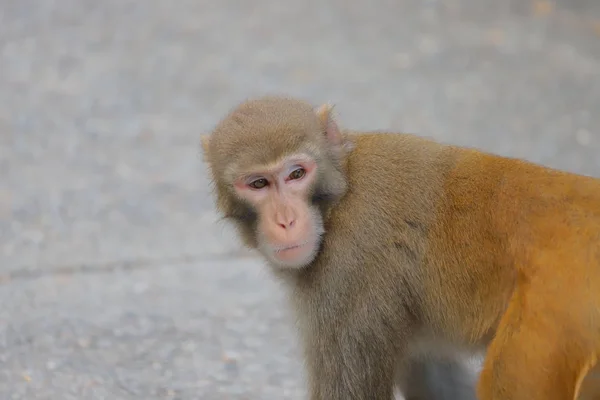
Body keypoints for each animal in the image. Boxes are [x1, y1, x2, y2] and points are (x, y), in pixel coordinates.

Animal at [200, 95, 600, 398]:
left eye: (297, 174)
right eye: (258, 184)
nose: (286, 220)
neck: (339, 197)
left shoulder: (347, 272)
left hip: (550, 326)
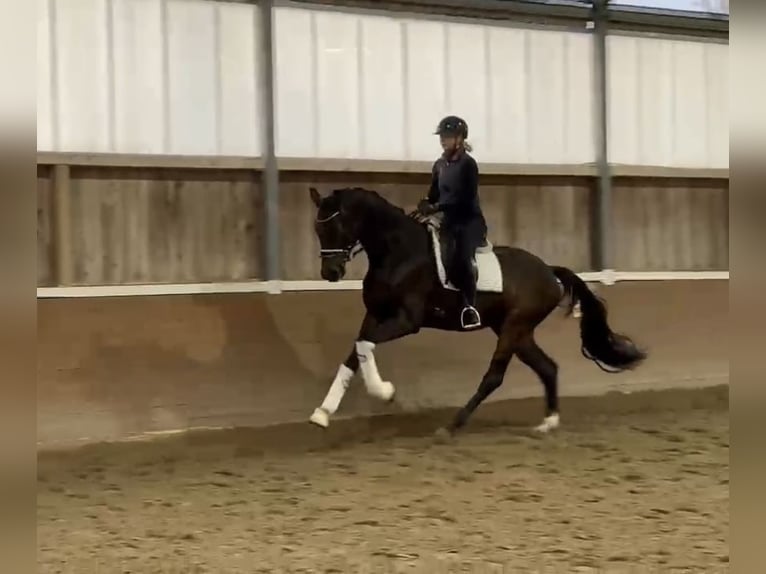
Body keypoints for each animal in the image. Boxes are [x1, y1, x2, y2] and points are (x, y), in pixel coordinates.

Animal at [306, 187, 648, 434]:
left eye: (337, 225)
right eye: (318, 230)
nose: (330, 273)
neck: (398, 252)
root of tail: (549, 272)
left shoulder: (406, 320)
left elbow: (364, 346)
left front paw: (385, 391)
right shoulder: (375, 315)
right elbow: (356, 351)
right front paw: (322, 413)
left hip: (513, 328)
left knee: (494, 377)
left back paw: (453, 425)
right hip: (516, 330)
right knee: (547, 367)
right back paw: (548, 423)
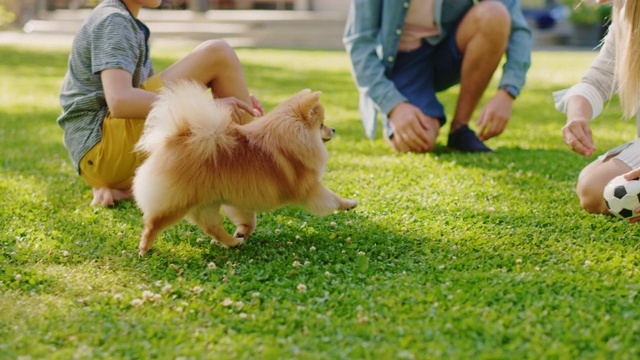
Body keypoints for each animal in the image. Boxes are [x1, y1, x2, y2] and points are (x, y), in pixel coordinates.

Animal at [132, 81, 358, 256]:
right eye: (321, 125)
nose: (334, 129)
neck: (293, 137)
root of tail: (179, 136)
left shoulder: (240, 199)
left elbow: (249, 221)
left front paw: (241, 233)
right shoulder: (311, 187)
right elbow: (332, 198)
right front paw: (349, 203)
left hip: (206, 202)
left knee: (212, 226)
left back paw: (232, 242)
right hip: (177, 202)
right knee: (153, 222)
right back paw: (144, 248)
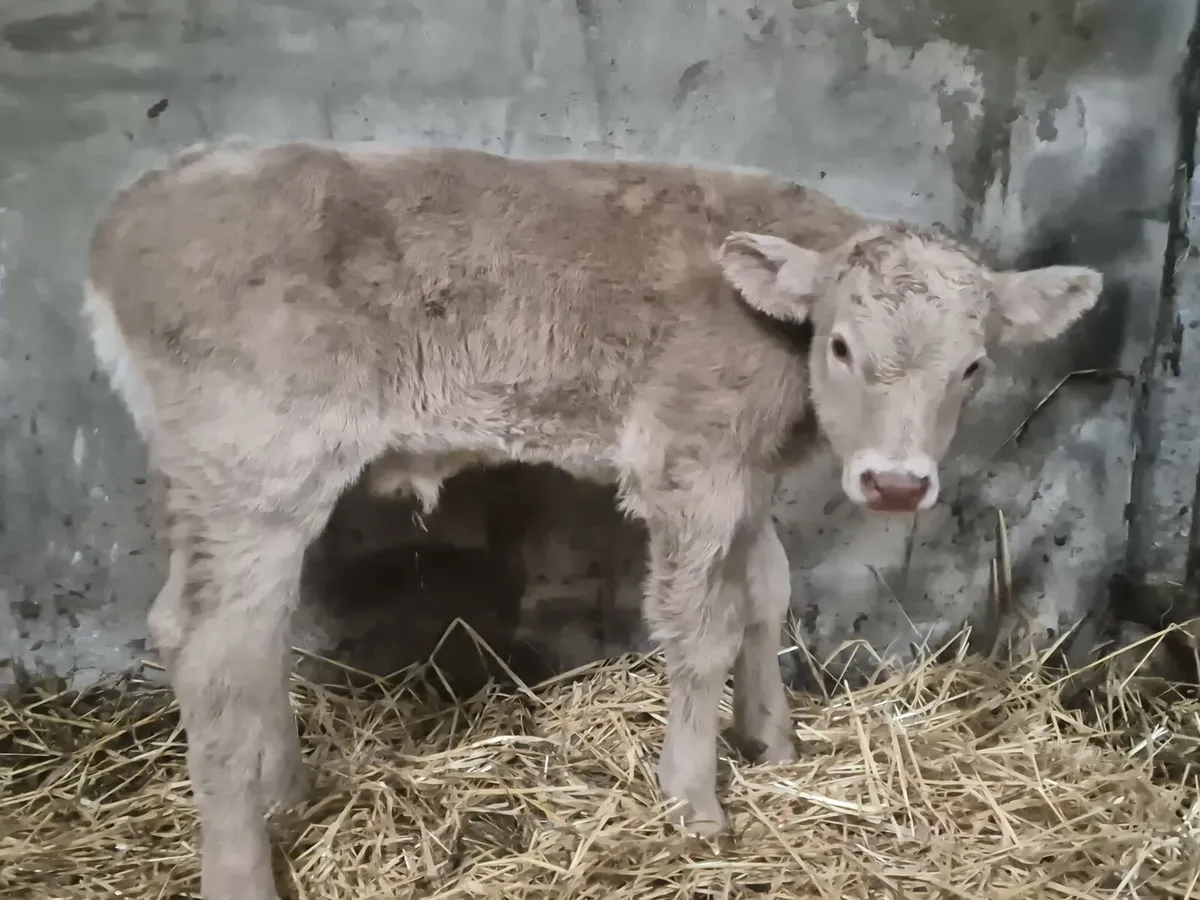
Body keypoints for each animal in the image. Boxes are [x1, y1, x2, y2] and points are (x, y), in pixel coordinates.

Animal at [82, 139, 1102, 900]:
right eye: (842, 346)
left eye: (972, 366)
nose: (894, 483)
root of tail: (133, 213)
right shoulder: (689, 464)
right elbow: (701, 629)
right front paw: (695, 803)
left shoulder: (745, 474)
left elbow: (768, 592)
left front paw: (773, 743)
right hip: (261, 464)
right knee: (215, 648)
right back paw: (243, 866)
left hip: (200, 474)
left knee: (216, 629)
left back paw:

|---|

Only an exact copy is wanted: the lines from the opening of the material through the line that has "root of tail: (179, 136)", minus any pictures.

EXPECTED OUTPUT:
Body keypoints for each animal in the image. Boxes are [x1, y1, x2, y2] and points are (x, y), in pixel coordinates.

Animal at [200, 95, 600, 398]:
left eye: (297, 174)
right eye: (258, 184)
nose: (286, 220)
neck: (339, 197)
left shoulder: (347, 272)
left hip: (550, 326)
Body keypoints for each animal in the image. Boxes are [x1, y1, x2, y2] and points are (x, y), in pixel coordinates.

Animal at [306, 187, 648, 434]:
left eye: (337, 225)
right eye: (318, 230)
nose: (330, 273)
neck: (398, 252)
root of tail: (549, 272)
left shoulder: (406, 320)
left elbow: (364, 346)
left front paw: (385, 391)
right shoulder: (375, 315)
right elbow: (356, 351)
right front paw: (322, 413)
left hip: (513, 328)
left knee: (494, 377)
left back paw: (453, 425)
right hip: (516, 330)
right knee: (547, 367)
right back paw: (548, 423)
Body keypoints for each animal in the image. Boxes are [x1, y1, x2, y2] and points are (x, y), in pixel coordinates.

Animal at [132, 81, 358, 256]:
right eye: (321, 125)
nose: (334, 129)
neck: (293, 137)
root of tail: (179, 136)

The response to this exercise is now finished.